Ford Motor Company has announced it’s dropping out of the American Legislative Exchange Council (ALEC), the conservative think tank that passes along drafts of corporate-authored legislation to state politicians, who are then encouraged to introduce the bills as their own.
“As part of our annual budget review in 2015, we adjusted our participation in several groups. We will not be participating in ALEC in 2016,” a spokesperson for the car company confirmed to the Center for Media and Democracy’s PR Watch and Talking Points Memo. ALEC gives members like Ford access to state legislators at all-expenses-paid conferences, and allows the companies to help shape “model legislation.”

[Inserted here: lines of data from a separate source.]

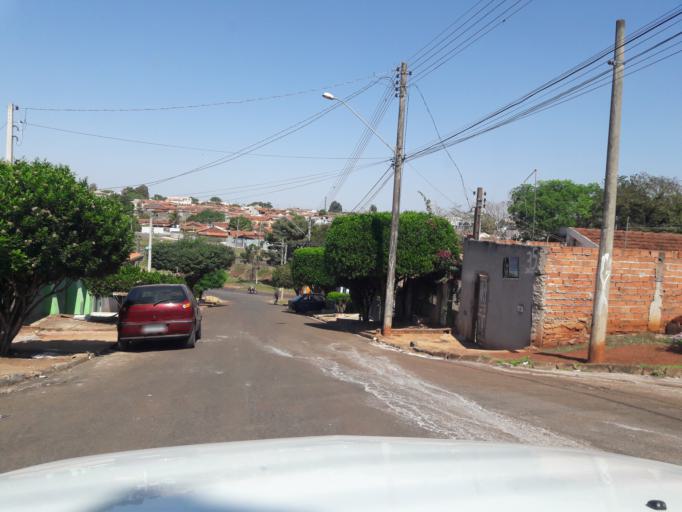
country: BR
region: Sao Paulo
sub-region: Moji-Guacu
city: Mogi-Gaucu
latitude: -22.3404
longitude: -46.9345
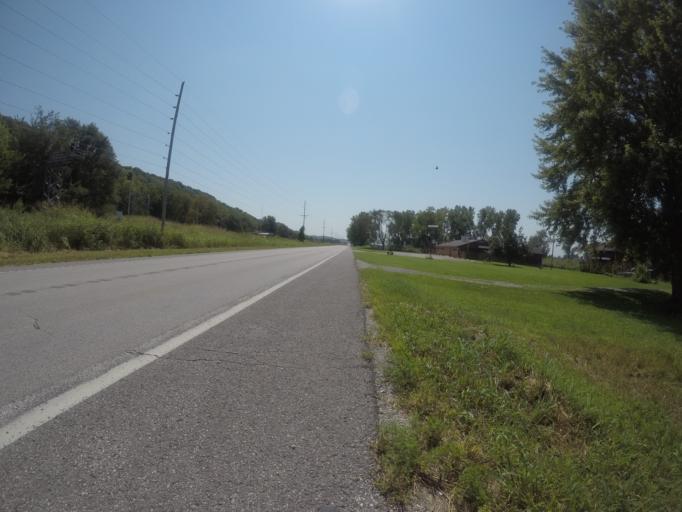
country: US
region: Kansas
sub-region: Atchison County
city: Atchison
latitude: 39.5315
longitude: -95.0363
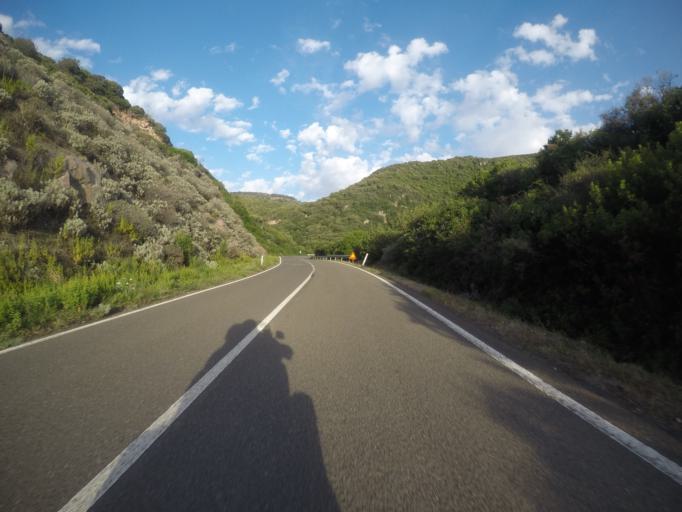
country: IT
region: Sardinia
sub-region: Provincia di Sassari
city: Villanova Monteleone
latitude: 40.4357
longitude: 8.4047
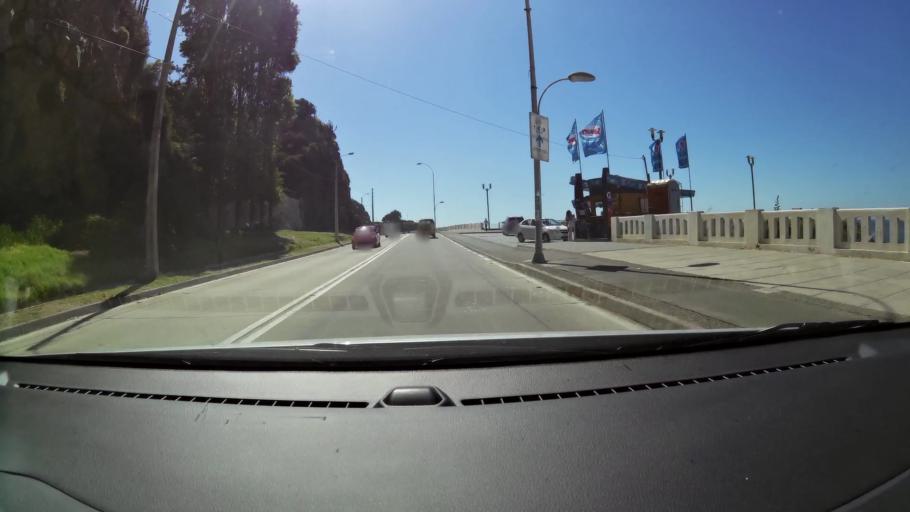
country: CL
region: Valparaiso
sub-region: Provincia de Valparaiso
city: Valparaiso
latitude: -33.0202
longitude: -71.6344
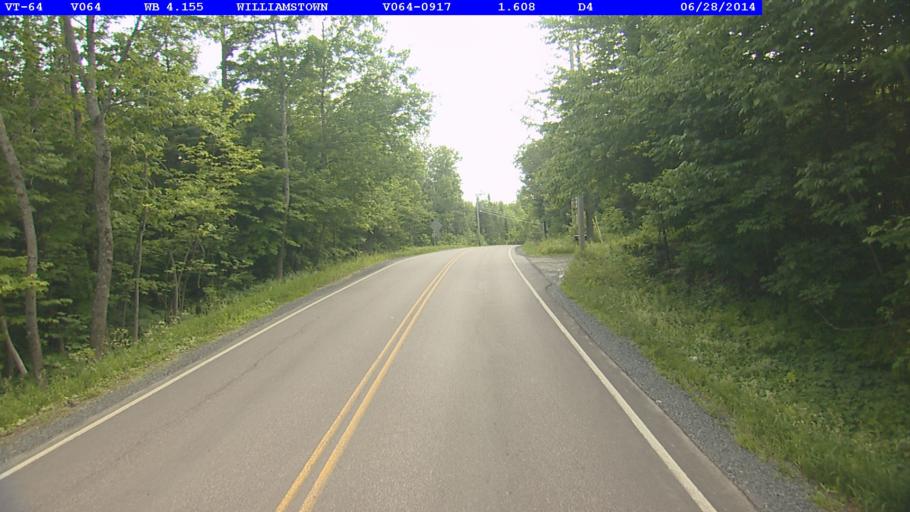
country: US
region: Vermont
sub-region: Orange County
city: Williamstown
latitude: 44.1105
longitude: -72.5839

Over the last several years, as reporters have shed a light on ALEC’s machinations, many companies have quit the organization. PR Watch, which tracks the group, has counted 108 corporations and 19 non-profits that have left ALEC since 2011, including Google, Microsoft, Shell, BP, American Electric Power, General Electric and eBay.
Funded by wealthy right-wing donors, including the Koch brothers, ALEC has encouraged legislation at the state level that would weaken unions and combat gun control regulations. In recent years, the group has attracted deeper scrutiny as it was revealed to be a major force behind state voter ID laws that effectively disenfranchise millions, and the stand-your-ground self-defense laws that played a role in the Florida shooting death of Trayvon Martin.

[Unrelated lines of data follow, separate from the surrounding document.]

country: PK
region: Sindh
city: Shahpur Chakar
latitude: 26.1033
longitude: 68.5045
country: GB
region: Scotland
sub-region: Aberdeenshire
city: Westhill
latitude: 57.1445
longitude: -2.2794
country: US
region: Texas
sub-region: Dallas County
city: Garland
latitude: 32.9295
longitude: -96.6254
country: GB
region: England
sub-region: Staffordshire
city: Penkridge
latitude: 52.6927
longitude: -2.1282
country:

Many of the companies that have left ALEC objected to its legislation bolstering fossil fuels at the expense of renewable energy. Rolling Stone’s Tim Dickinson recently reported on how ALEC is pushing laws to make it harder to implement solar power in Florida — and the opposition it faces from both climate activists and conservative grassroots groups that oppose the state’s energy monopolies.

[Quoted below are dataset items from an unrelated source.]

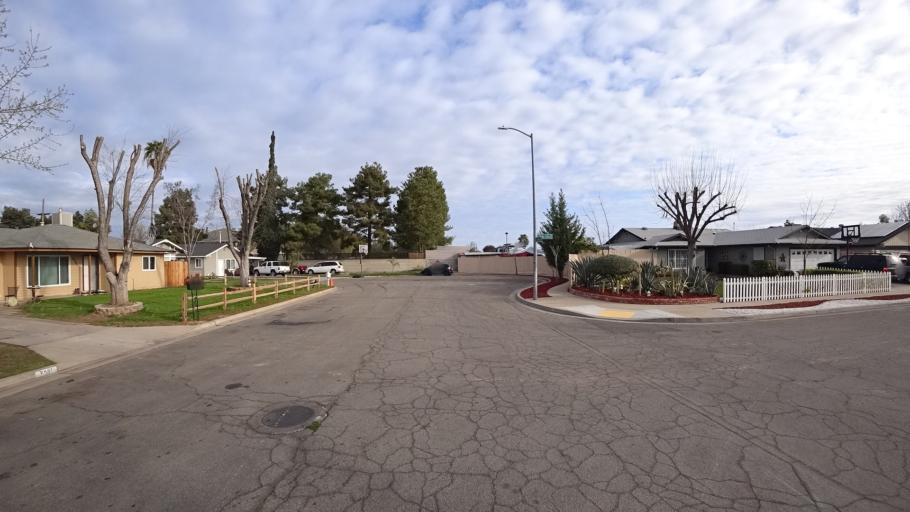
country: US
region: California
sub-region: Fresno County
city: Fresno
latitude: 36.8333
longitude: -119.7970
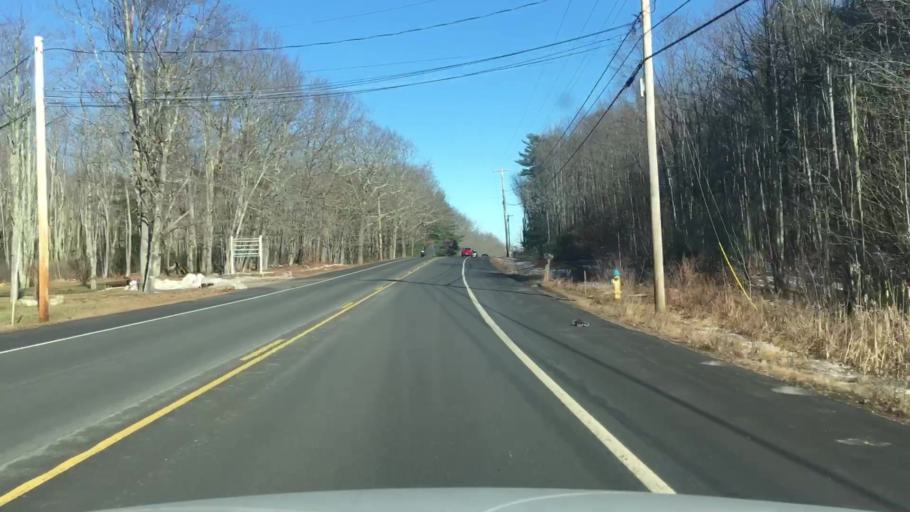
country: US
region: Maine
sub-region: York County
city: Arundel
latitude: 43.4440
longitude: -70.5014
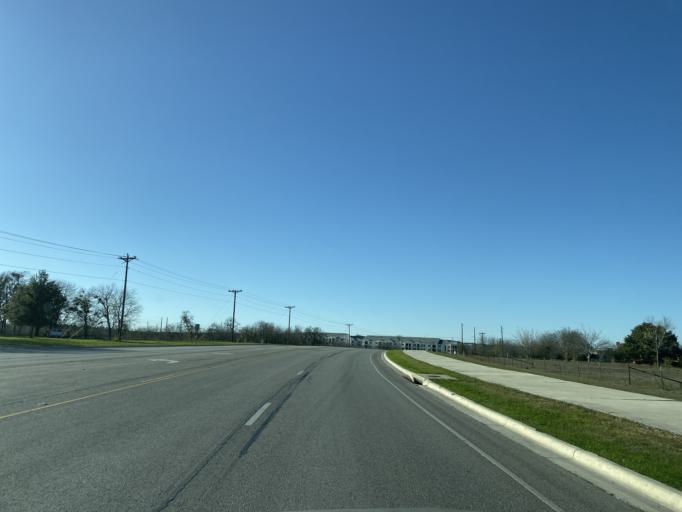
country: US
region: Texas
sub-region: Guadalupe County
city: Redwood
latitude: 29.8282
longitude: -97.9581
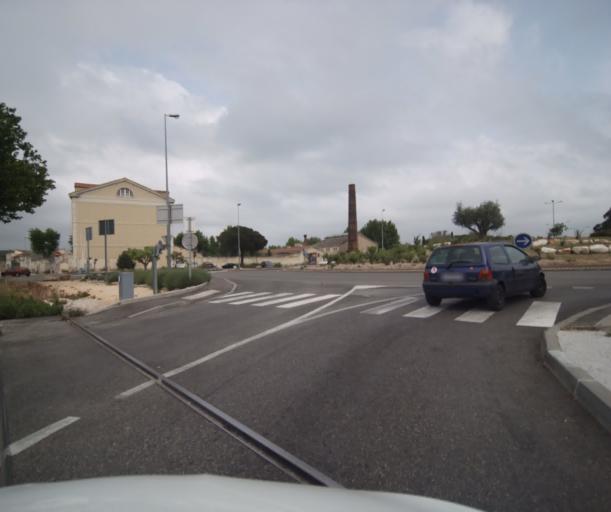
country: FR
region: Provence-Alpes-Cote d'Azur
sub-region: Departement du Var
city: La Seyne-sur-Mer
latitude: 43.1185
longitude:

“The facts of climate change are not in question anymore. Everyone understands climate change is occurring. And the people who oppose it are really hurting our children and our grandchildren and making the world a much worse place,” Google Chairman Eric Schmidt told NPR’s Diane Rehm in 2014, explaining his company’s decision to quit the group. “And so we should not be aligned with such people. They’re just literally lying.”